* _GOAL OF THE EXERCISE_: Line by line, retype the material exactly and leave each picture out.

* _MATERIAL FOR THIS EXERCISE_:
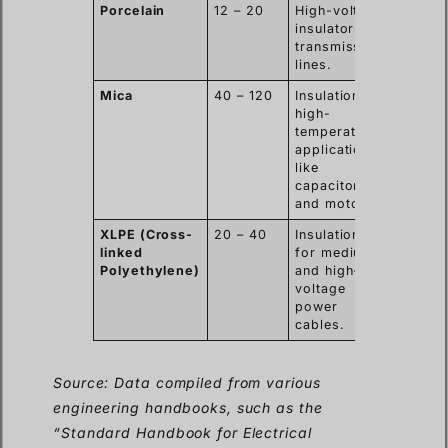
Porcelain
12 – 20
High-voltage
insulators on
transmission
lines.
Mica
40 – 120
Insulation in
high-
temperature
applications
like
capacitors
and motors.
XLPE (Cross-
20 – 40
Insulation
linked
for medium
Polyethylene)
and high-
voltage
power
cables.
Source: Data compiled from various
engineering handbooks, such as the
“Standard Handbook for Electrical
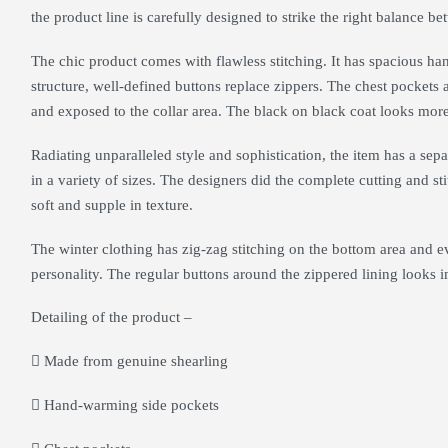
the product line is carefully designed to strike the right balance be
The chic product comes with flawless stitching. It has spacious h
structure, well-defined buttons replace zippers. The chest pockets 
and exposed to the collar area. The black on black coat looks mor
Radiating unparalleled style and sophistication, the item has a separ
in a variety of sizes. The designers did the complete cutting and st
soft and supple in texture.
The winter clothing has zig-zag stitching on the bottom area and e
personality. The regular buttons around the zippered lining looks 
Detailing of the product –
Made from genuine shearling
Hand-warming side pockets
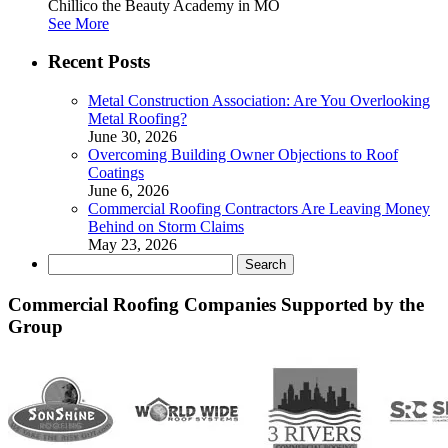
Chillico the Beauty Academy in MO
See More
Recent Posts
Metal Construction Association: Are You Overlooking
Metal Roofing?
June 30, 2026
Overcoming Building Owner Objections to Roof
Coatings
June 6, 2026
Commercial Roofing Contractors Are Leaving Money
Behind on Storm Claims
May 23, 2026
Search
for:
Commercial Roofing Companies Supported by the
Group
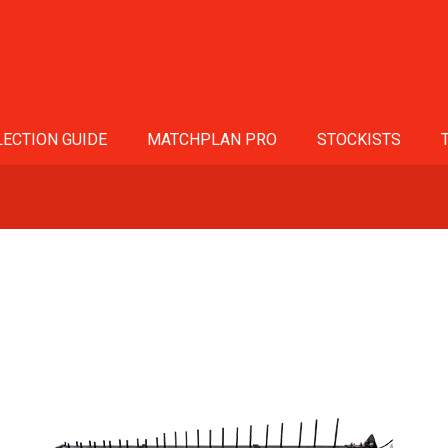
ECTION GUIDE
MATCHPLAN PRO
STOCKISTS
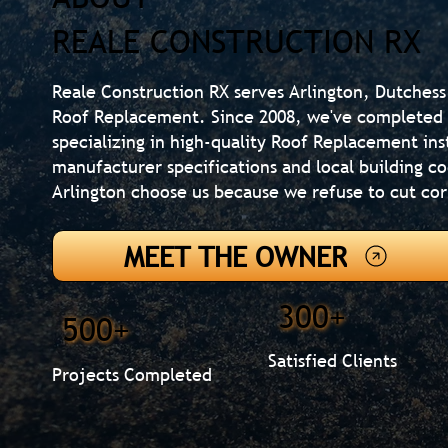
REALE CONSTRUCTION RX
Reale Construction RX serves Arlington, Dutchess
Roof Replacement. Since 2008, we've completed 
specializing in high-quality Roof Replacement ins
manufacturer specifications and local building 
Arlington choose us because we refuse to cut cor
MEET THE OWNER
300+
500+
Satisfied Clients
Projects Completed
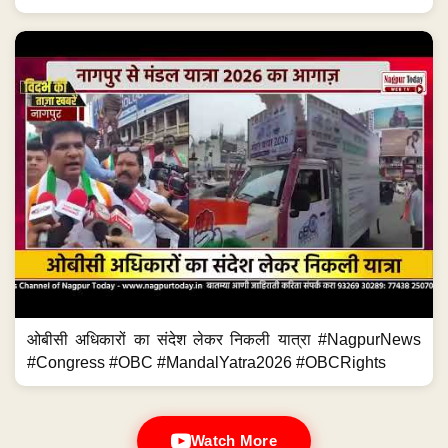
ओबीसी अधिकारों का संदेश लेकर निकली यात्रा #NagpurNews
#Congress #OBC #MandalYatra2026 #OBCRights
Watch More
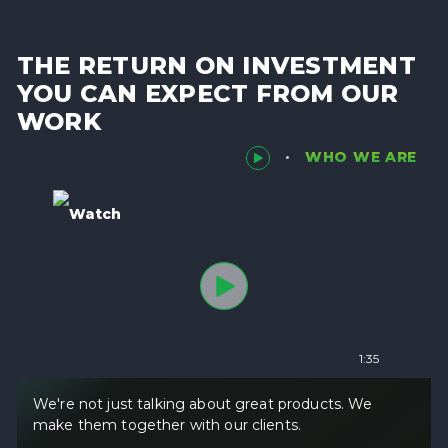
THE RETURN ON INVESTMENT
YOU CAN EXPECT FROM OUR
WORK
WHO WE ARE
Watch
1:35
We're not just talking about great products. We
make them together with our clients.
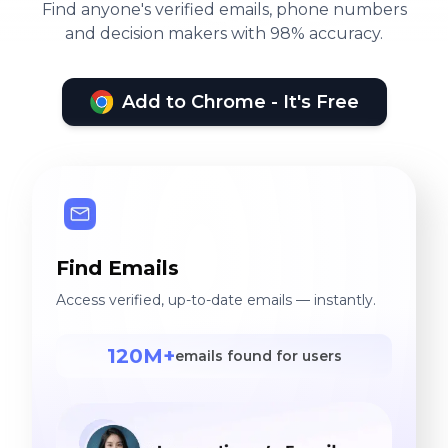
Find anyone's verified emails, phone numbers
and decision makers with 98% accuracy.
Add to Chrome - It's Free
Find Emails
Access verified, up-to-date emails — instantly.
120M+
emails found for users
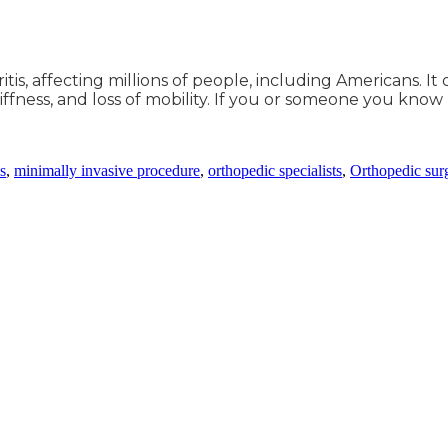
tis, affecting millions of people, including Americans. I
iffness, and loss of mobility. If you or someone you know
ns
,
minimally invasive procedure
,
orthopedic specialists
,
Orthopedic sur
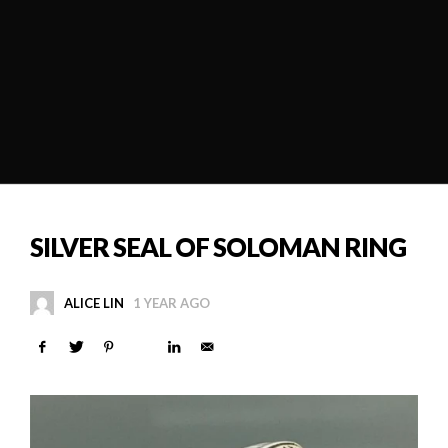
SILVER SEAL OF SOLOMAN RING
ALICE LIN
1 YEAR AGO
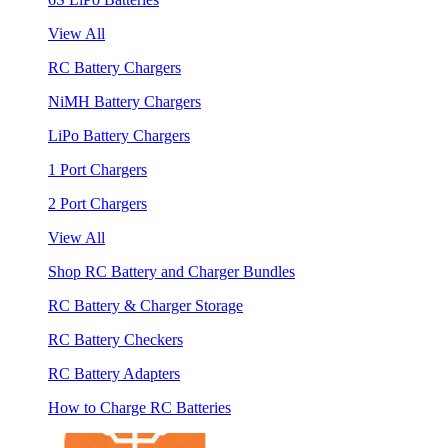
View All
RC Battery Chargers
NiMH Battery Chargers
LiPo Battery Chargers
1 Port Chargers
2 Port Chargers
View All
Shop RC Battery and Charger Bundles
RC Battery & Charger Storage
RC Battery Checkers
RC Battery Adapters
How to Charge RC Batteries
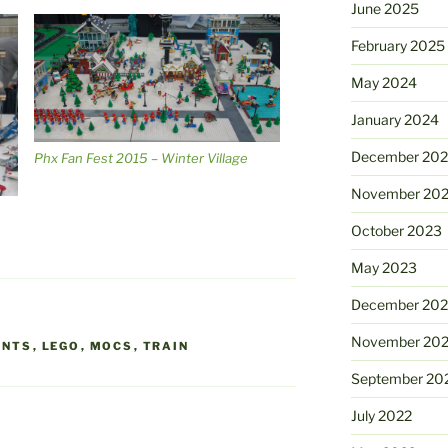
June 2025
February 2025
May 2024
January 2024
December 20
Phx Fan Fest 2015 – Winter Village
November 20
October 2023
May 2023
December 202
November 20
ENTS
,
LEGO
,
MOCS
,
TRAIN
September 20
July 2022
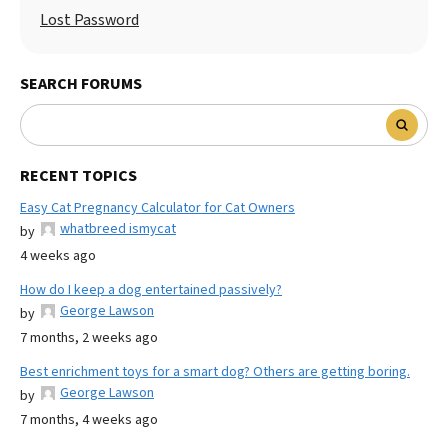
Lost Password
SEARCH FORUMS
RECENT TOPICS
Easy Cat Pregnancy Calculator for Cat Owners
whatbreed ismycat
by
4 weeks ago
How do I keep a dog entertained passively?
George Lawson
by
7 months, 2 weeks ago
Best enrichment toys for a smart dog? Others are getting boring.
George Lawson
by
7 months, 4 weeks ago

* _TASK RESULT_:
Porcelain
12 – 20
High-voltage
insulators on
transmission
lines.
Mica
40 – 120
Insulation in
high-
temperature
applications
like
capacitors
and motors.
XLPE (Cross-
20 – 40
Insulation
linked
for medium
Polyethylene)
and high-
voltage
power
cables.
Source: Data compiled from various
engineering handbooks, such as the
“Standard Handbook for Electrical
the product line is carefully designed to strike the right balance be
The chic product comes with flawless stitching. It has spacious h
structure, well-defined buttons replace zippers. The chest pockets 
and exposed to the collar area. The black on black coat looks mor
Radiating unparalleled style and sophistication, the item has a separ
in a variety of sizes. The designers did the complete cutting and st
soft and supple in texture.
The winter clothing has zig-zag stitching on the bottom area and e
personality. The regular buttons around the zippered lining looks 
Detailing of the product –
Made from genuine shearling
Hand-warming side pockets
Chillico the Beauty Academy in MO
See More
Recent Posts
Metal Construction Association: Are You Overlooking
Metal Roofing?
June 30, 2026
Overcoming Building Owner Objections to Roof
Coatings
June 6, 2026
Commercial Roofing Contractors Are Leaving Money
Behind on Storm Claims
May 23, 2026
Search
for:
Commercial Roofing Companies Supported by the
Group
ECTION GUIDE
MATCHPLAN PRO
STOCKISTS
REALE CONSTRUCTION RX
Reale Construction RX serves Arlington, Dutchess
Roof Replacement. Since 2008, we've completed 
specializing in high-quality Roof Replacement ins
manufacturer specifications and local building 
Arlington choose us because we refuse to cut cor
MEET THE OWNER
300+
500+
Satisfied Clients
Projects Completed
ओबीसी अधिकारों का संदेश लेकर निकली यात्रा #NagpurNews
#Congress #OBC #MandalYatra2026 #OBCRights
Watch More
THE RETURN ON INVESTMENT
YOU CAN EXPECT FROM OUR
WORK
WHO WE ARE
Watch
1:35
We're not just talking about great products. We
make them together with our clients.
Find anyone's verified emails, phone numbers
and decision makers with 98% accuracy.
Add to Chrome - It's Free
Find Emails
Access verified, up-to-date emails — instantly.
120M+
emails found for users
tis, affecting millions of people, including Americans. I
iffness, and loss of mobility. If you or someone you know
ns
,
minimally invasive procedure
,
orthopedic specialists
,
Orthopedic sur
SILVER SEAL OF SOLOMAN RING
ALICE LIN
1 YEAR AGO
View All
RC Battery Chargers
NiMH Battery Chargers
LiPo Battery Chargers
1 Port Chargers
2 Port Chargers
View All
Shop RC Battery and Charger Bundles
RC Battery & Charger Storage
RC Battery Checkers
RC Battery Adapters
How to Charge RC Batteries
June 2025
February 2025
May 2024
January 2024
December 20
Phx Fan Fest 2015 – Winter Village
November 20
October 2023
May 2023
December 202
November 20
ENTS
,
LEGO
,
MOCS
,
TRAIN
September 20
July 2022
Lost Password
SEARCH FORUMS
RECENT TOPICS
Easy Cat Pregnancy Calculator for Cat Owners
whatbreed ismycat
by
4 weeks ago
How do I keep a dog entertained passively?
George Lawson
by
7 months, 2 weeks ago
Best enrichment toys for a smart dog? Others are getting boring.
George Lawson
by
7 months, 4 weeks ago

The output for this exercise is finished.